En las iglesias bizantinas, el arte iconográfico mantiene los antiguos símbolos de un carácter triunfal, como la cruz preciosa, el pavo real, el monograma constantiniano, e introduce algún elemento nuevo. El más característico es el Pantocrátor, figura mayestática de Cristo bendiciendo a medio busto, que, en forma imponente y casi gigantesca, domina en los ábsides y en el arco triunfal todo el ciclo iconográfico que le rodea. Además, en la elección de las reproducciones bíblicas musivas se prefieren las escenas que miran a Cristo bajo el aspecto teológico de las dos naturalezas. En el coro de San Vital, de Rávena, en su lugar está puesto el medallón del Cordero, sostenido por cuatro ángeles; la víctima, prefigurada en los sacrificios de Abel, Melquisedec, Abrahán, representados a los dos lados del altar. En cambio, en el ábside, sentado sobre el globo, que le sirve de trono, está Cristo glorioso, legislador divino, con el volumen de la ley en la mano, mientras dos ángeles a sus lados le presentan a San Vital y al obispo Ecclesius con el modelo de la iglesia. También María, la Madre de Jesús, adquiere un puesto solemne en la iconografía bizantina. Es un espléndido ejemplo el mosaico absidal de Parenzo (s.VI), que la coloca en el puesto de honor, como Reina, con el sagrado Niño sobre las rodillas.

Datos almacenados:
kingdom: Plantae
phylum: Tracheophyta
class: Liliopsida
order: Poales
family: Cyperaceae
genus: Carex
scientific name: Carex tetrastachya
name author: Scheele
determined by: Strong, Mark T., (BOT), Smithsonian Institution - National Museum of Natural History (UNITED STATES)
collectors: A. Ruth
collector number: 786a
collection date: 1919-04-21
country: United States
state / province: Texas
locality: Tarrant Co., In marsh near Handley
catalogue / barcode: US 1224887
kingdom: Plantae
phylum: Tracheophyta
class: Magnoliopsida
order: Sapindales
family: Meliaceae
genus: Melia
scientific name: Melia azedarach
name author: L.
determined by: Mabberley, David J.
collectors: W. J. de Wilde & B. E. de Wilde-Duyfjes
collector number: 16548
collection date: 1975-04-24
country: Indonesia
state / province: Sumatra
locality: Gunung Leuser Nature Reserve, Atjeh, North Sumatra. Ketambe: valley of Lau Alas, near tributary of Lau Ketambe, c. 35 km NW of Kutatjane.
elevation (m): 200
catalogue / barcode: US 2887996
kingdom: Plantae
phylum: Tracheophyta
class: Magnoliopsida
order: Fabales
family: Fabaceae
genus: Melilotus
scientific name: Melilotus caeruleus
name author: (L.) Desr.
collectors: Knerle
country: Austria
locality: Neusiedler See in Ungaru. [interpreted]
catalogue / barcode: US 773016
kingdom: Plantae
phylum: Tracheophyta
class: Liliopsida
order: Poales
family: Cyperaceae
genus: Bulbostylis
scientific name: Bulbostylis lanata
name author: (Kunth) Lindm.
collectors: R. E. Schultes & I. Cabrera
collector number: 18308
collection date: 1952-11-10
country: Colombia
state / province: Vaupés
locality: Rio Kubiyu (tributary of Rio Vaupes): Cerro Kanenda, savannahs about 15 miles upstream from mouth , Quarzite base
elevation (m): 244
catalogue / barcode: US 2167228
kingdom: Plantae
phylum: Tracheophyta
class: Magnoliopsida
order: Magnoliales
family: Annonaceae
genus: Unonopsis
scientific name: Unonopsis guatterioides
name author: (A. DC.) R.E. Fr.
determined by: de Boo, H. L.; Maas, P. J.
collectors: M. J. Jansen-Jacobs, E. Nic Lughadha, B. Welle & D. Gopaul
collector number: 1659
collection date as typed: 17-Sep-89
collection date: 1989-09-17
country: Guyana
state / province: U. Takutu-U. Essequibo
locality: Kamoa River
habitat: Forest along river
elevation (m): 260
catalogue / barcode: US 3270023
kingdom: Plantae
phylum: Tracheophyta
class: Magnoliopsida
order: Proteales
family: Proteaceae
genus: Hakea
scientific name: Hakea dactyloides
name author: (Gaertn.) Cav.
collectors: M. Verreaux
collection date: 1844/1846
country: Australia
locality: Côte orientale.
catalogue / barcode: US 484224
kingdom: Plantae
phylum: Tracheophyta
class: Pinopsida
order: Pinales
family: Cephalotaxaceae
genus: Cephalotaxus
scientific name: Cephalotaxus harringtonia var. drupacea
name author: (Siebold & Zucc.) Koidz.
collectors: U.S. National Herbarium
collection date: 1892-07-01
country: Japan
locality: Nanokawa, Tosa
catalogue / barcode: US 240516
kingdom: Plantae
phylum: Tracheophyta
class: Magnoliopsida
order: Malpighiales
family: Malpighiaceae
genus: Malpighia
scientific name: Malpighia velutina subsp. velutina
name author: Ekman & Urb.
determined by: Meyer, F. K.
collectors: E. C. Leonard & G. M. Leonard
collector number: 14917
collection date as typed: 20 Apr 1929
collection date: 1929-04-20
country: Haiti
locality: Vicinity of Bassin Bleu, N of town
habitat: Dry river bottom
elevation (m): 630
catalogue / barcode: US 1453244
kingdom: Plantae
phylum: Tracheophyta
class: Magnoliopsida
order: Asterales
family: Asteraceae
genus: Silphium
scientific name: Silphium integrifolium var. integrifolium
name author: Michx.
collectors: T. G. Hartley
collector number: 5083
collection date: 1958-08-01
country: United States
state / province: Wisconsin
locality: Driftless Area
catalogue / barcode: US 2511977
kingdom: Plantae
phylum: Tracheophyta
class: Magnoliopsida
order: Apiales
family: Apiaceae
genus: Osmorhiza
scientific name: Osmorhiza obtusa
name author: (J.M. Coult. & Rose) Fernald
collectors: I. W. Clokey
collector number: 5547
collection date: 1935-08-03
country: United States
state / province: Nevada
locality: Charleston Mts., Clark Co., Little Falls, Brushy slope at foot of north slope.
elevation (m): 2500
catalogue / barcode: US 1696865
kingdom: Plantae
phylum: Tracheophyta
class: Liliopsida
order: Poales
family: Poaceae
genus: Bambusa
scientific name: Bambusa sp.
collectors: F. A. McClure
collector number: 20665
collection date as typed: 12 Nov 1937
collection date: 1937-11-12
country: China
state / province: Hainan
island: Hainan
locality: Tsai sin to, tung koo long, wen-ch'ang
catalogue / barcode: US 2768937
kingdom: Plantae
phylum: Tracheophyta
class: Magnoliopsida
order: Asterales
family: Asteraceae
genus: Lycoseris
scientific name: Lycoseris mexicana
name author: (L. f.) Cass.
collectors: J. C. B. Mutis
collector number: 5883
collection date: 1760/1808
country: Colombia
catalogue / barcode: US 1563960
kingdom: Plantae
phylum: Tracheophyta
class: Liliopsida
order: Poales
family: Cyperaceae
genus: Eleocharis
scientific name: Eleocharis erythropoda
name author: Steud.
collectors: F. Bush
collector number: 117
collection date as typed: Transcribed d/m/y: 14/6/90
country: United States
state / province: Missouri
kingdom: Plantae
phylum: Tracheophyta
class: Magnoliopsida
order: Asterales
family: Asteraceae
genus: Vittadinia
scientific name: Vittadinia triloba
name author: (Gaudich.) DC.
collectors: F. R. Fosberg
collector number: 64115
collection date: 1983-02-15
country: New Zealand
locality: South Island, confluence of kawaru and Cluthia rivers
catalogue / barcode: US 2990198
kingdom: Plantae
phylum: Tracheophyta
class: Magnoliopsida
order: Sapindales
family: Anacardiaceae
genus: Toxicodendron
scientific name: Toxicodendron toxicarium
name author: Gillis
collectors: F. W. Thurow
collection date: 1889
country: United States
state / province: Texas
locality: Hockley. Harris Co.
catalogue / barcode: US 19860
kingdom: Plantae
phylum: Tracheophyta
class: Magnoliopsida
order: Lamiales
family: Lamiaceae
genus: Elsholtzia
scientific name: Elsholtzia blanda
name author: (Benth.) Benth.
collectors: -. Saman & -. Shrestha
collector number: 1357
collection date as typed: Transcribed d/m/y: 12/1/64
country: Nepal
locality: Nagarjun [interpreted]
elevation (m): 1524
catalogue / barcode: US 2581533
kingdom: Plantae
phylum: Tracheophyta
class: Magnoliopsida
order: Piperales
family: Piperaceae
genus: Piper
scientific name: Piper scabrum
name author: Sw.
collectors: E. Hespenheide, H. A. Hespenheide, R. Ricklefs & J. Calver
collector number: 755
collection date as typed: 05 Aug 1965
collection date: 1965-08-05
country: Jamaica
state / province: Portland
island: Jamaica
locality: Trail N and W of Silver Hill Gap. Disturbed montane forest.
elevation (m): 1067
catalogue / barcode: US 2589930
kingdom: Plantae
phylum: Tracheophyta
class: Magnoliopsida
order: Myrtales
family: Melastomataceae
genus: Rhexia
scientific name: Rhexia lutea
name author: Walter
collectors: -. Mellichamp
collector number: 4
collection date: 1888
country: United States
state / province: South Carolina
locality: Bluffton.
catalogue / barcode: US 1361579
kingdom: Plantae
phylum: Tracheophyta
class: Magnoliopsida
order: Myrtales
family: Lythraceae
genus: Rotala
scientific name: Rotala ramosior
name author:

Tarea
Responda según el fragmento sobre la iconografía bizantina:
(a) ¿Qué figura de Cristo domina en los ábsides y en el arco triunfal?
(b) En el coro de San Vital, de Rávena, ¿quiénes sostienen el medallón del Cordero?
(c) ¿De qué siglo es el mosaico absidal de Parenzo?
El material no interviene en lo que aquí se pide.

Respuesta
(a) El Pantocrátor.
(b) Cuatro ángeles.
(c) Del siglo VI.